━━ Records for processing

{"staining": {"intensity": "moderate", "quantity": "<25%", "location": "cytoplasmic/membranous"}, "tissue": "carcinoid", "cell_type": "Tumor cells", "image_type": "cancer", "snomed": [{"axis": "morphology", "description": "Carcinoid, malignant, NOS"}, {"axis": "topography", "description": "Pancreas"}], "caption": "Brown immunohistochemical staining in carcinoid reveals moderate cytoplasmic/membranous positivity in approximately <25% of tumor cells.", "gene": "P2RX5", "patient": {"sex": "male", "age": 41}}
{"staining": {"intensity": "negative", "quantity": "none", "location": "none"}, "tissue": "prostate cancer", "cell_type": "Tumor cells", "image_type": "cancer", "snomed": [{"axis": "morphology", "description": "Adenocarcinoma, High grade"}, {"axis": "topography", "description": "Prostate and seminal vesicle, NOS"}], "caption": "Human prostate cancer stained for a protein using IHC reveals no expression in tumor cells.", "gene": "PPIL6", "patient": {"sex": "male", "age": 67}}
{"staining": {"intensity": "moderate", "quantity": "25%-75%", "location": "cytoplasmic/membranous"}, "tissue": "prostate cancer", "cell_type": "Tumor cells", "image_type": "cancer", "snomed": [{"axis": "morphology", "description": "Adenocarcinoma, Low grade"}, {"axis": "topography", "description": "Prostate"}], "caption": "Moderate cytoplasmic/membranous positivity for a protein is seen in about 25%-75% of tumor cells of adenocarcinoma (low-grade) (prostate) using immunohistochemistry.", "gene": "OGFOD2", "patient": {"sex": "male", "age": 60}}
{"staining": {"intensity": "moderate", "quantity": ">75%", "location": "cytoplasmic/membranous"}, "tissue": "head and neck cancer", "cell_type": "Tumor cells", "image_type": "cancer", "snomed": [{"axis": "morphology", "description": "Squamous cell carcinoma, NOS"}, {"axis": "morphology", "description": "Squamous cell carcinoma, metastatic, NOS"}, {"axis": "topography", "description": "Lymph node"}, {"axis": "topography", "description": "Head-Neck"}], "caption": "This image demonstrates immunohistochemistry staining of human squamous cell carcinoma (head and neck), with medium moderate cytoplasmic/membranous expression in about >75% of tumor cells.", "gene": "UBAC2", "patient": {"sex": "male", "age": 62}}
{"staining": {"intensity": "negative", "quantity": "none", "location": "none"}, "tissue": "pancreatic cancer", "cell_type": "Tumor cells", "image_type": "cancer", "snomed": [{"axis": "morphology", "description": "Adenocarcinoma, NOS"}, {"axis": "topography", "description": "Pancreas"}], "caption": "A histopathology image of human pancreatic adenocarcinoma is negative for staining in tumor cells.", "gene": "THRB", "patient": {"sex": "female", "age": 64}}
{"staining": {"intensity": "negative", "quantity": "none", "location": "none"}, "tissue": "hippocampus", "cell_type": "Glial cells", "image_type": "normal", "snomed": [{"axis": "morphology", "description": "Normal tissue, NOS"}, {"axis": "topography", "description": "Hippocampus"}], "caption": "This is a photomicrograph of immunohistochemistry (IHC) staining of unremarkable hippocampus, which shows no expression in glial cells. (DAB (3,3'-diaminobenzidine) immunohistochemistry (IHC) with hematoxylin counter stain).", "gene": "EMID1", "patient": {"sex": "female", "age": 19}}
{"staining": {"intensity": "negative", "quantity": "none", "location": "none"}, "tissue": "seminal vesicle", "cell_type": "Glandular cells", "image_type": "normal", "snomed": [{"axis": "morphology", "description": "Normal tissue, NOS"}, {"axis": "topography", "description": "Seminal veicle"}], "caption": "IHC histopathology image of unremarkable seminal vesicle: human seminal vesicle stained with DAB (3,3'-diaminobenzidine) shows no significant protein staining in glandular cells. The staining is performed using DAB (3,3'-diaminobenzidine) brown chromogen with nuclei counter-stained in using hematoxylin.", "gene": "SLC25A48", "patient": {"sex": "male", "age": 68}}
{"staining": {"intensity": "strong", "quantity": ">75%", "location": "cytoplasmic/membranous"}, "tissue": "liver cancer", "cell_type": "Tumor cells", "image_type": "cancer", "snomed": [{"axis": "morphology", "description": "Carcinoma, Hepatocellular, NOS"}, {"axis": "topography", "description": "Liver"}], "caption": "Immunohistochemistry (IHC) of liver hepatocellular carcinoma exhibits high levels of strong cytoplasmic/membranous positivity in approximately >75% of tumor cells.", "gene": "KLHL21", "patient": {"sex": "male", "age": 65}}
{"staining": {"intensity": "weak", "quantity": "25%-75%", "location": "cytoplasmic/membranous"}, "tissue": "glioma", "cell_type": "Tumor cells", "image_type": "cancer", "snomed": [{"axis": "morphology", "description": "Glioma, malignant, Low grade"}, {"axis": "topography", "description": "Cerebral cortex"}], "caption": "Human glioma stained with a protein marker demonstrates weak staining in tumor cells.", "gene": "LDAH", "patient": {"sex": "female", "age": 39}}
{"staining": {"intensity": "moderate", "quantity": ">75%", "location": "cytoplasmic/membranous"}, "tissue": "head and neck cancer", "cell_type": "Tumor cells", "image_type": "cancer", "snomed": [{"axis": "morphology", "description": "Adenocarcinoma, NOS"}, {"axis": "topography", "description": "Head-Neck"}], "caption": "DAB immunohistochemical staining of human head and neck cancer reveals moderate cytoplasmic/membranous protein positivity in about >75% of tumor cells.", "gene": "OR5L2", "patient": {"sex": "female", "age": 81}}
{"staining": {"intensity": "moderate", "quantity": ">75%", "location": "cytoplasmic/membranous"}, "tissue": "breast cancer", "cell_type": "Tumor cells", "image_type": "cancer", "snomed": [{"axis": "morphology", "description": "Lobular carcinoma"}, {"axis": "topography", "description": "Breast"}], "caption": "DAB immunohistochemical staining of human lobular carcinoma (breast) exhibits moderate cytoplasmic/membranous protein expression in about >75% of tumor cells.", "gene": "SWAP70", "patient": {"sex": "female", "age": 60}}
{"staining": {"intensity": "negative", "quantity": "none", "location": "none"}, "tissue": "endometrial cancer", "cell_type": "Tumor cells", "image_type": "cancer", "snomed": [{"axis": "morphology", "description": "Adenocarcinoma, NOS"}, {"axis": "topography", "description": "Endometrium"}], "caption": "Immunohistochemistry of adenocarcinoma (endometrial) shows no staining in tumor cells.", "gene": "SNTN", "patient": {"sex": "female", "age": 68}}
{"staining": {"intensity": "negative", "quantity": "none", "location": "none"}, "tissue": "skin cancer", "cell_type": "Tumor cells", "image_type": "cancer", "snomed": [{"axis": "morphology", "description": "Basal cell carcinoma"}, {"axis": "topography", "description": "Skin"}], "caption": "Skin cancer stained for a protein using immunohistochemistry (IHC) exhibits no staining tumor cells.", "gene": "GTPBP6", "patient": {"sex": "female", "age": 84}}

━━━━

Task objective: Could you give every entry again, exactly as written?

Answer to the problem:
{"staining": {"intensity": "moderate", "quantity": "<25%", "location": "cytoplasmic/membranous"}, "tissue": "carcinoid", "cell_type": "Tumor cells", "image_type": "cancer", "snomed": [{"axis": "morphology", "description": "Carcinoid, malignant, NOS"}, {"axis": "topography", "description": "Pancreas"}], "caption": "Brown immunohistochemical staining in carcinoid reveals moderate cytoplasmic/membranous positivity in approximately <25% of tumor cells.", "gene": "P2RX5", "patient": {"sex": "male", "age": 41}}
{"staining": {"intensity": "negative", "quantity": "none", "location": "none"}, "tissue": "prostate cancer", "cell_type": "Tumor cells", "image_type": "cancer", "snomed": [{"axis": "morphology", "description": "Adenocarcinoma, High grade"}, {"axis": "topography", "description": "Prostate and seminal vesicle, NOS"}], "caption": "Human prostate cancer stained for a protein using IHC reveals no expression in tumor cells.", "gene": "PPIL6", "patient": {"sex": "male", "age": 67}}
{"staining": {"intensity": "moderate", "quantity": "25%-75%", "location": "cytoplasmic/membranous"}, "tissue": "prostate cancer", "cell_type": "Tumor cells", "image_type": "cancer", "snomed": [{"axis": "morphology", "description": "Adenocarcinoma, Low grade"}, {"axis": "topography", "description": "Prostate"}], "caption": "Moderate cytoplasmic/membranous positivity for a protein is seen in about 25%-75% of tumor cells of adenocarcinoma (low-grade) (prostate) using immunohistochemistry.", "gene": "OGFOD2", "patient": {"sex": "male", "age": 60}}
{"staining": {"intensity": "moderate", "quantity": ">75%", "location": "cytoplasmic/membranous"}, "tissue": "head and neck cancer", "cell_type": "Tumor cells", "image_type": "cancer", "snomed": [{"axis": "morphology", "description": "Squamous cell carcinoma, NOS"}, {"axis": "morphology", "description": "Squamous cell carcinoma, metastatic, NOS"}, {"axis": "topography", "description": "Lymph node"}, {"axis": "topography", "description": "Head-Neck"}], "caption": "This image demonstrates immunohistochemistry staining of human squamous cell carcinoma (head and neck), with medium moderate cytoplasmic/membranous expression in about >75% of tumor cells.", "gene": "UBAC2", "patient": {"sex": "male", "age": 62}}
{"staining": {"intensity": "negative", "quantity": "none", "location": "none"}, "tissue": "pancreatic cancer", "cell_type": "Tumor cells", "image_type": "cancer", "snomed": [{"axis": "morphology", "description": "Adenocarcinoma, NOS"}, {"axis": "topography", "description": "Pancreas"}], "caption": "A histopathology image of human pancreatic adenocarcinoma is negative for staining in tumor cells.", "gene": "THRB", "patient": {"sex": "female", "age": 64}}
{"staining": {"intensity": "negative", "quantity": "none", "location": "none"}, "tissue": "hippocampus", "cell_type": "Glial cells", "image_type": "normal", "snomed": [{"axis": "morphology", "description": "Normal tissue, NOS"}, {"axis": "topography", "description": "Hippocampus"}], "caption": "This is a photomicrograph of immunohistochemistry (IHC) staining of unremarkable hippocampus, which shows no expression in glial cells. (DAB (3,3'-diaminobenzidine) immunohistochemistry (IHC) with hematoxylin counter stain).", "gene": "EMID1", "patient": {"sex": "female", "age": 19}}
{"staining": {"intensity": "negative", "quantity": "none", "location": "none"}, "tissue": "seminal vesicle", "cell_type": "Glandular cells", "image_type": "normal", "snomed": [{"axis": "morphology", "description": "Normal tissue, NOS"}, {"axis": "topography", "description": "Seminal veicle"}], "caption": "IHC histopathology image of unremarkable seminal vesicle: human seminal vesicle stained with DAB (3,3'-diaminobenzidine) shows no significant protein staining in glandular cells. The staining is performed using DAB (3,3'-diaminobenzidine) brown chromogen with nuclei counter-stained in using hematoxylin.", "gene": "SLC25A48", "patient": {"sex": "male", "age": 68}}
{"staining": {"intensity": "strong", "quantity": ">75%", "location": "cytoplasmic/membranous"}, "tissue": "liver cancer", "cell_type": "Tumor cells", "image_type": "cancer", "snomed": [{"axis": "morphology", "description": "Carcinoma, Hepatocellular, NOS"}, {"axis": "topography", "description": "Liver"}], "caption": "Immunohistochemistry (IHC) of liver hepatocellular carcinoma exhibits high levels of strong cytoplasmic/membranous positivity in approximately >75% of tumor cells.", "gene": "KLHL21", "patient": {"sex": "male", "age": 65}}
{"staining": {"intensity": "weak", "quantity": "25%-75%", "location": "cytoplasmic/membranous"}, "tissue": "glioma", "cell_type": "Tumor cells", "image_type": "cancer", "snomed": [{"axis": "morphology", "description": "Glioma, malignant, Low grade"}, {"axis": "topography", "description": "Cerebral cortex"}], "caption": "Human glioma stained with a protein marker demonstrates weak staining in tumor cells.", "gene": "LDAH", "patient": {"sex": "female", "age": 39}}
{"staining": {"intensity": "moderate", "quantity": ">75%", "location": "cytoplasmic/membranous"}, "tissue": "head and neck cancer", "cell_type": "Tumor cells", "image_type": "cancer", "snomed": [{"axis": "morphology", "description": "Adenocarcinoma, NOS"}, {"axis": "topography", "description": "Head-Neck"}], "caption": "DAB immunohistochemical staining of human head and neck cancer reveals moderate cytoplasmic/membranous protein positivity in about >75% of tumor cells.", "gene": "OR5L2", "patient": {"sex": "female", "age": 81}}
{"staining": {"intensity": "moderate", "quantity": ">75%", "location": "cytoplasmic/membranous"}, "tissue": "breast cancer", "cell_type": "Tumor cells", "image_type": "cancer", "snomed": [{"axis": "morphology", "description": "Lobular carcinoma"}, {"axis": "topography", "description": "Breast"}], "caption": "DAB immunohistochemical staining of human lobular carcinoma (breast) exhibits moderate cytoplasmic/membranous protein expression in about >75% of tumor cells.", "gene": "SWAP70", "patient": {"sex": "female", "age": 60}}
{"staining": {"intensity": "negative", "quantity": "none", "location": "none"}, "tissue": "endometrial cancer", "cell_type": "Tumor cells", "image_type": "cancer", "snomed": [{"axis": "morphology", "description": "Adenocarcinoma, NOS"}, {"axis": "topography", "description": "Endometrium"}], "caption": "Immunohistochemistry of adenocarcinoma (endometrial) shows no staining in tumor cells.", "gene": "SNTN", "patient": {"sex": "female", "age": 68}}
{"staining": {"intensity": "negative", "quantity": "none", "location": "none"}, "tissue": "skin cancer", "cell_type": "Tumor cells", "image_type": "cancer", "snomed": [{"axis": "morphology", "description": "Basal cell carcinoma"}, {"axis": "topography", "description": "Skin"}], "caption": "Skin cancer stained for a protein using immunohistochemistry (IHC) exhibits no staining tumor cells.", "gene": "GTPBP6", "patient": {"sex": "female", "age": 84}}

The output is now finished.